Hours later, the mayor’s office released a list of cuts that totaled $32 million.

It includes: $18 million by freezing spending at downtown tax-increment-financing (TIF) districts; $4 million by reforming the city’s investment strategy; $2 million by auctioning off surplus vehicles, vacuum cleaners and refuse carts; $2.2 million by removing redundant printers and eliminating unused cellphones and land lines and $3.3 million by ending free garbage pickups at more than 1,800 multi-unit residential buildings.

The Chicago Sun-Times reported this week that the garbage-collection fees that suburbanites have grown accustomed to paying in addition to their property tax bills will soon be coming to Chicago.

Emanuel said there was a “building consensus” on “at least two” revenue ideas: “Some form of a garbage fee like other communities around the state and country have. [And] a fee around e-cigarettes and other tobacco products that are not cigarettes.”

Ald. Pat O’Connor (40th), Emanuel’s City Council floor leader, said it was no longer an issue of whether Chicago will have a garbage-collection fee. The question is, how much?

“That’s where the real discussion will take place. It will be around the cost, rather than the enablement. We need to see the numbers that show how much we’ll save and how much it would generate,” he said.

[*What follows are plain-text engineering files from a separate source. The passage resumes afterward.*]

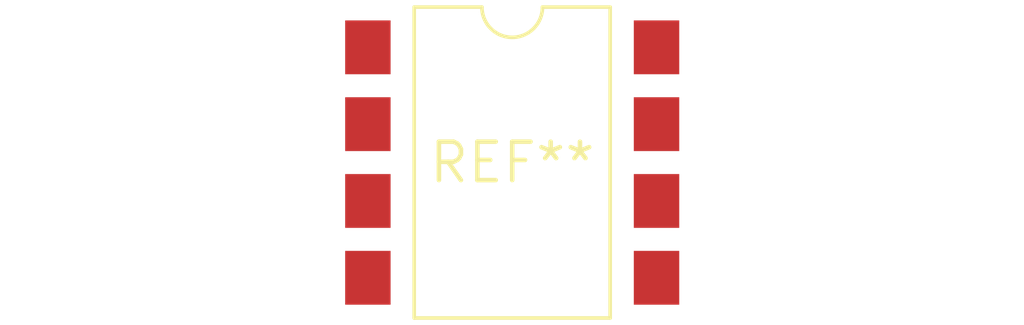
<source format=kicad_pcb>
(kicad_pcb (version 20240108) (generator pcbnew)

  (general
    (thickness 1.6)
  )

  (paper "A4")
  (layers
    (0 "F.Cu" signal)
    (31 "B.Cu" signal)
    (32 "B.Adhes" user "B.Adhesive")
    (33 "F.Adhes" user "F.Adhesive")
    (34 "B.Paste" user)
    (35 "F.Paste" user)
    (36 "B.SilkS" user "B.Silkscreen")
    (37 "F.SilkS" user "F.Silkscreen")
    (38 "B.Mask" user)
    (39 "F.Mask" user)
    (40 "Dwgs.User" user "User.Drawings")
    (41 "Cmts.User" user "User.Comments")
    (42 "Eco1.User" user "User.Eco1")
    (43 "Eco2.User" user "User.Eco2")
    (44 "Edge.Cuts" user)
    (45 "Margin" user)
    (46 "B.CrtYd" user "B.Courtyard")
    (47 "F.CrtYd" user "F.Courtyard")
    (48 "B.Fab" user)
    (49 "F.Fab" user)
    (50 "User.1" user)
    (51 "User.2" user)
    (52 "User.3" user)
    (53 "User.4" user)
    (54 "User.5" user)
    (55 "User.6" user)
    (56 "User.7" user)
    (57 "User.8" user)
    (58 "User.9" user)
  )

  (setup
    (pad_to_mask_clearance 0)
    (pcbplotparams
      (layerselection 0x00010fc_ffffffff)
      (plot_on_all_layers_selection 0x0000000_00000000)
      (disableapertmacros false)
      (usegerberextensions false)
      (usegerberattributes false)
      (usegerberadvancedattributes false)
      (creategerberjobfile false)
      (dashed_line_dash_ratio 12.000000)
      (dashed_line_gap_ratio 3.000000)
      (svgprecision 4)
      (plotframeref false)
      (viasonmask false)
      (mode 1)
      (useauxorigin false)
      (hpglpennumber 1)
      (hpglpenspeed 20)
      (hpglpendiameter 15.000000)
      (dxfpolygonmode false)
      (dxfimperialunits false)
      (dxfusepcbnewfont false)
      (psnegative false)
      (psa4output false)
      (plotreference false)
      (plotvalue false)
      (plotinvisibletext false)
      (sketchpadsonfab false)
      (subtractmaskfromsilk false)
      (outputformat 1)
      (mirror false)
      (drillshape 1)
      (scaleselection 1)
      (outputdirectory "")
    )
  )

  (net 0 "")

  (footprint "SMDIP-8_W9.53mm_Clearance8mm" (layer "F.Cu") (at 0 0))

)

</source>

O’Connor noted that a “very large percentage” of Chicagoans already pay for garbage collection. They rent or own in multi-unit residential buildings that don’t get city pickups.

“If you’ve never done it before, a lot of people will say, `This is terrible.’ But, to the extent that Chicago is becoming a destination for people who are not native Chicagoans — and that’s a growing number of people — this isn’t going to be new. It’ll be something they’ve seen before. It might be easier [to sell politically] than we think,” O’Connor said.

Struggling to solve a $30 billion pension crisis that has dropped the city’s bond rating to junk status, Emanuel needs $754 million in new revenue to balance his 2016 budget and shore up police and fire pensions, even under the best-case scenario. And that’s not counting the $9.5 billion pension crisis at the Chicago Public Schools.

Civic Federation President Laurence Msall said Thursday that garbage and recycling fees “could be an important part of the significant revenues and cost reductions needed” to stabilize city finances.

“The magnitude of the city’s current financial crisis requires that all options be on the table, and we believe user fees should be considered first and are preferable to limit the size of more broad-based, generalproperty or sales tax increases,” Msall wrote in an email.

“The waste-disposal fee is one example of a user fee that has been broadly used by many municipalities throughout Illinois, including many of the adjacent neighbors of the city of Chicago . . . [But] the Civic Federation’s support for any such increases would need to be tied to a long-term plan that balances operating and debt costs with actual revenue and stabilizes the city’s long-term financial health.”

To prove the point about Chicago being an island without garbage-collection fees, Msall attached information about surrounding suburbs.

In Evanston, residents pay a monthly fee of $7.95 per dwelling unit for a 65 gallon cart, $17.95 for a 95 gallon cart and a 30 gallon trash bag, and $7.95 for “any additional wheeled refuse cart of any size.”

Oak Park residents can either choose to pay $23.88 a month for a 96 gallon cart or $19.60 a month for a 64 gallon cart.

In Naperville, the residential refuse fee is $2, and it’s tacked on to monthly utility bills. The fee recovers “only a portion” of the city’s total monthly cost of $12.74 for providing refuse and recycling service to each Naperville household, the Civic Federation document says.